◆ Excerpted text
•••
[rabbitmq-discuss] Cluster fails when current primary node shuts down.

Thu Mar 15 19:57:28 GMT 2012

We're running RabbitMQ 2.7.1 on CentoOS 5.6 with erlang R14B in a
clustered configuration with mirrored queues.

Both nodes in the cluster are configured as disc nodes.

Yesterday, we attempted to force a failover of the cluster from
machineA to machineB, by doing a

  service rabbitmq-server stop

on machineA.

When this completed on machineA, instead of the cluster failing over,
the rabbitmq on machineB died.  What we then noticed was that when we
tried to start up machineB's rabbitmq-server, it would fail the
startup process.  machineB would only ever start up if machineA's
rabbitmq-server was started first.

note:  this is ONLY happening on our production cluster; I can't seem
to reproduce it in our QA environment.  I suspect something is whacked
in cluster config in production.

Anyone else seen this?  Is service rabbitmq-server stop sufficient to
cause a safe failover?  Or is there a more preferred way?

Unfortunately, I don't have the log messages from machineB's
rabbitmq-server because it appears that they get overwritten upon
subsequent restarts of rabbitmq. :-(

Travis
-- 
Travis Campbell
travis at ghostar.org
•••
◆ Listing
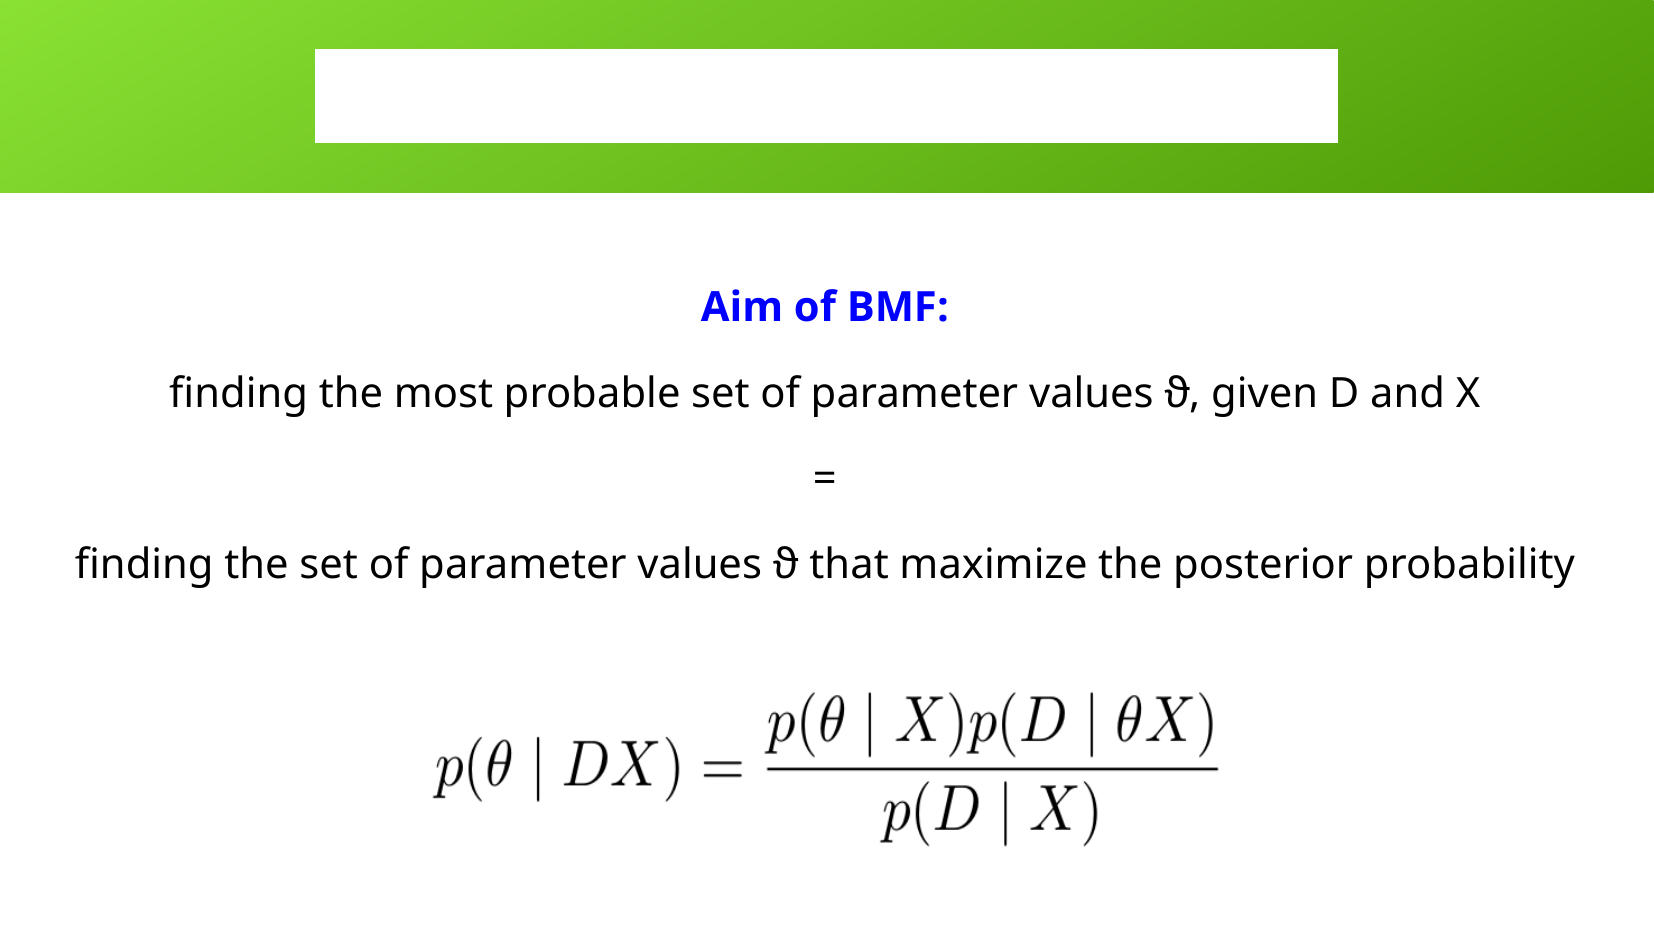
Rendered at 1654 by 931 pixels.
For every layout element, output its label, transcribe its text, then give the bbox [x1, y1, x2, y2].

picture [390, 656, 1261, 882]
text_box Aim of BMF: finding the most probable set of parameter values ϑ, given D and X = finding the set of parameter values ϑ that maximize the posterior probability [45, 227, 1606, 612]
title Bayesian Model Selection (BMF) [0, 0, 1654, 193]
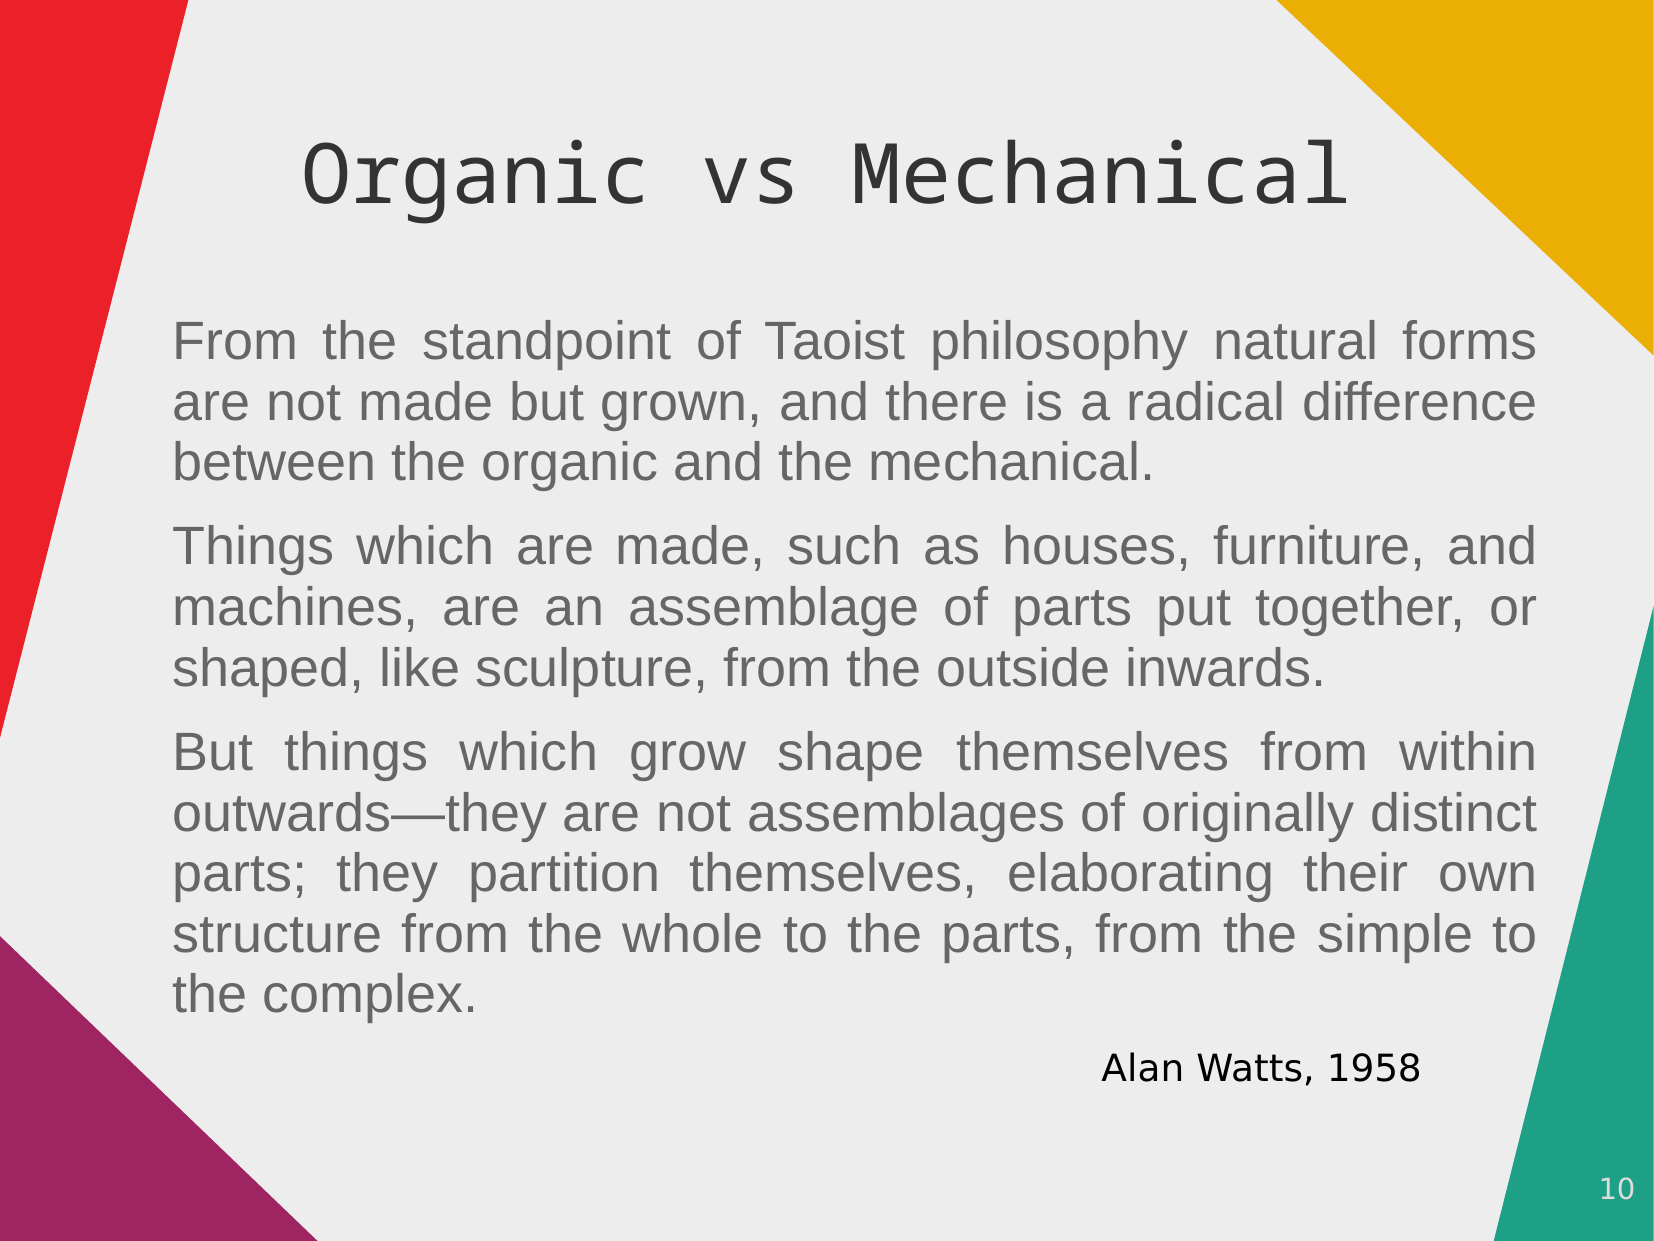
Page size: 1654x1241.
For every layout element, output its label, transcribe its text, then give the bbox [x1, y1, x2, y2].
•••
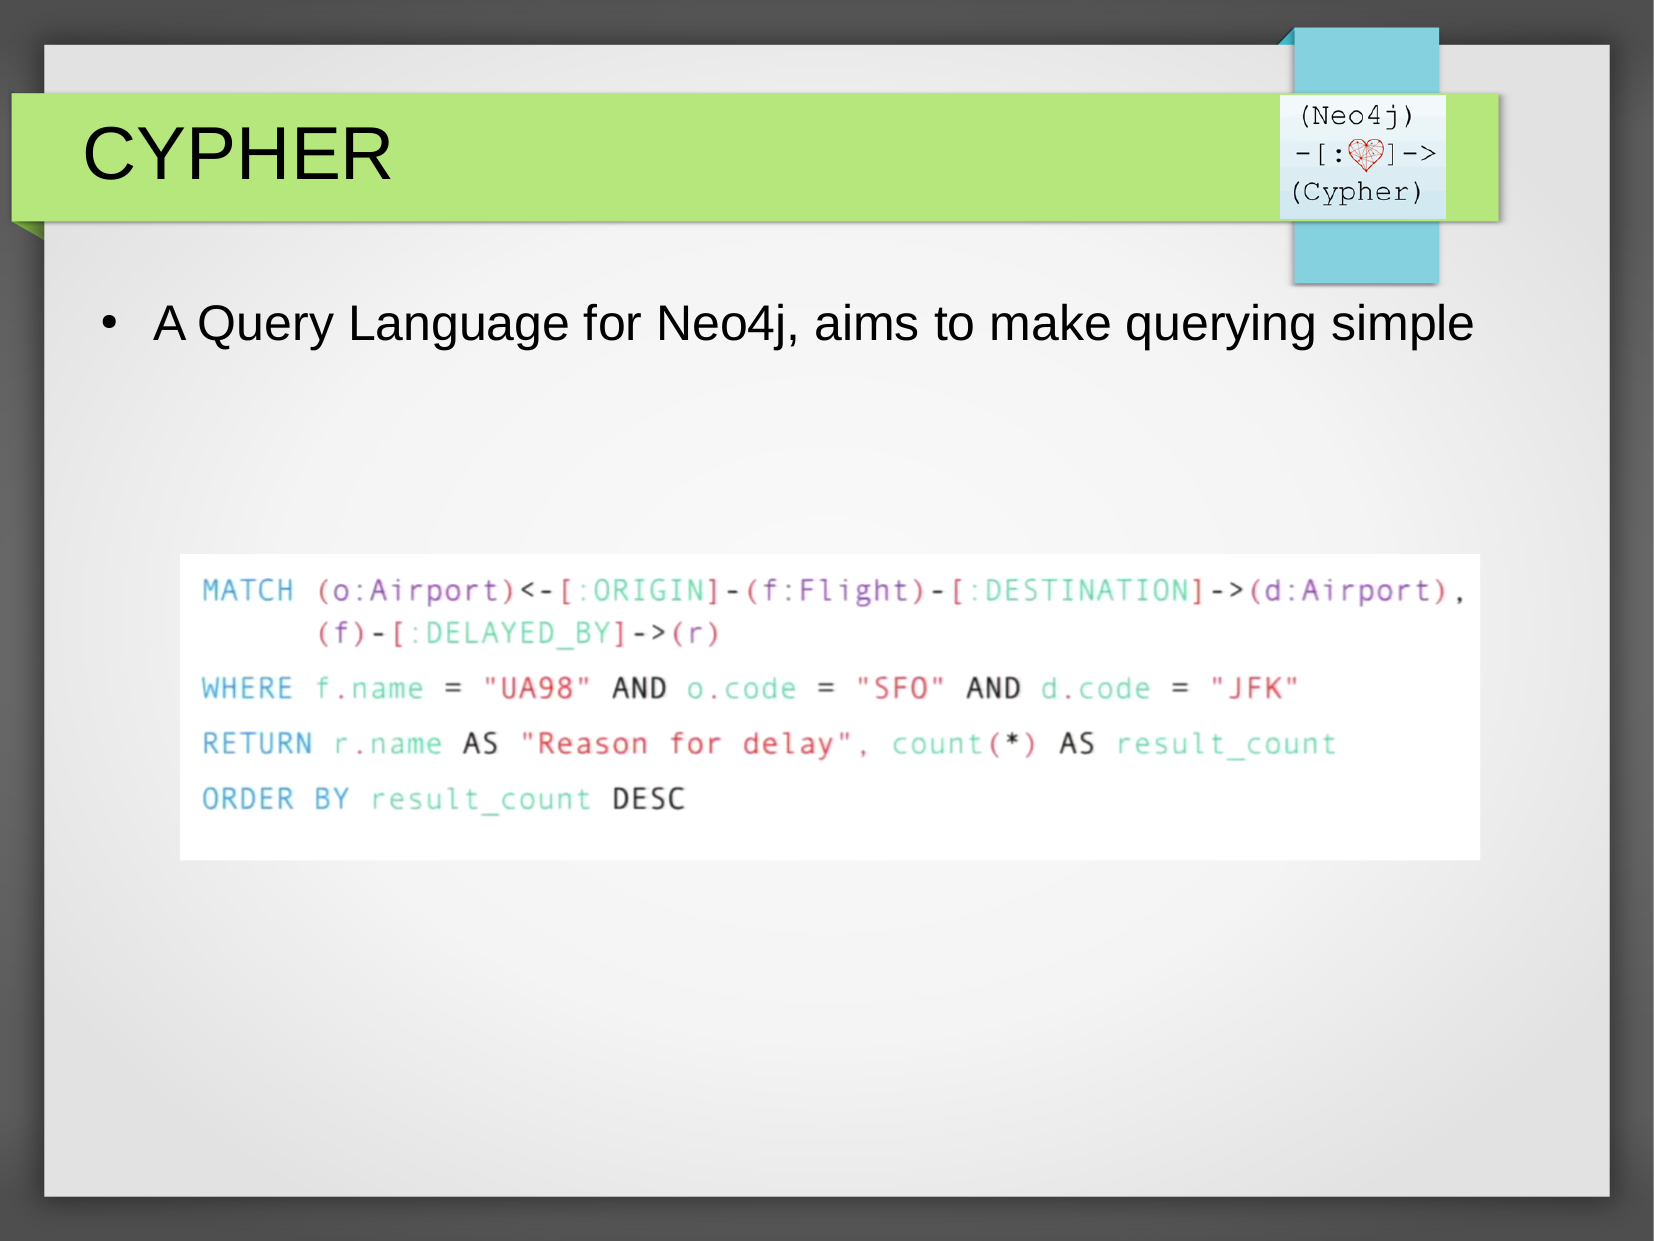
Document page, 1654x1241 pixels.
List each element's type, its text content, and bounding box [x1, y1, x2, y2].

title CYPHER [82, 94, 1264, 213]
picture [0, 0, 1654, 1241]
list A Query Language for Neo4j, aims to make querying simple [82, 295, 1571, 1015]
•••
◆ Stated task 1
Do these statements agree with the RabbitMQ post? Answer yes or no for each and quote the words of the post that decide it.
(a) Both nodes in the cluster were set up as disc nodes.
(b) The problem could also be reproduced in the QA environment.
(c) machineB could start up without machineA's rabbitmq-server having been started first.
◆ Stated task 2
Switch "machineA" to "nodeA" in the RabbitMQ post and write out the passage between "Thu Mar 15 19:57:28" and "on machineA.", inclusive, with that change.
◆ Stated task 3
Answer these questions from the RabbitMQ post:
(a) Which version of RabbitMQ was running?
(b) What command was run on machineA to force the failover?
(c) Why are the log messages from machineB's rabbitmq-server unavailable?
The entries are material separate from the RabbitMQ post.

◆ Final answer 1
(a) Yes: "Both nodes in the cluster are configured as disc nodes."
(b) No: "this is ONLY happening on our production cluster; I can't seem to reproduce it in our QA environment."
(c) No: "machineB would only ever start up if machineA's rabbitmq-server was started first."

◆ Final answer 2
Thu Mar 15 19:57:28 GMT 2012

We're running RabbitMQ 2.7.1 on CentoOS 5.6 with erlang R14B in a
clustered configuration with mirrored queues.

Both nodes in the cluster are configured as disc nodes.

Yesterday, we attempted to force a failover of the cluster from
nodeA to machineB, by doing a

  service rabbitmq-server stop

on nodeA.

◆ Final answer 3
(a) RabbitMQ 2.7.1.
(b) service rabbitmq-server stop
(c) They appear to get overwritten upon subsequent restarts of rabbitmq.